Civil parish in Cumbria, England

Barton and Pooley Bridge is a civil parish in Westmorland and Furness, Cumbria, England. The parish is on the edge of the Lake District National Park, and had a population of 232 according to the 2001 census, increasing slightly to 238 at the 2011 Census. The parish includes the village of Pooley Bridge, the small hamlet of Barton, and part of Ullswater, and extends south as far as Loadpot Hill. It has an area of 16.95 sqkm and a 2011 population density of 14/sqkm (36/sqmi). The parish was renamed from "Barton" to "Barton and Pooley Bridge" on 1 April 2019.

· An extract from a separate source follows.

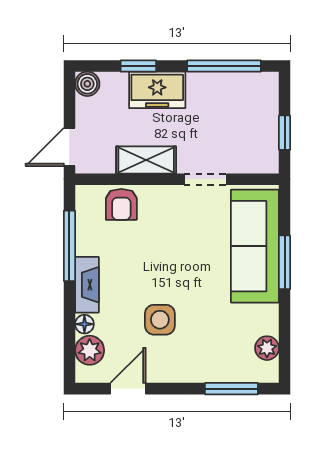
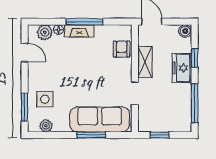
armchair: (121, 204) -> (122, 49), turned 90
window: (69, 246) -> (84, 22), moved
side table: (160, 320) -> (45, 99), moved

The parish was once much bigger and included the present civil parishes of Patterdale, Yanwath and Eamont Bridge and Sockbridge and Tirril.

==Toponymy==
Whaley suggests that 'Barton' is 'the barley farm or outlying grange', from OE 'beretūn' or, more probably, 'bærtūn', which was used of farms, especially outliers of large estates, used for storing crops." OE=Old English.

==Governance==
The parish has a parish council, the lowest tier of local government.

It was in the Askham ward of Eden District until 2023. It is within the parliamentary constituency of Westmorland and Lonsdale.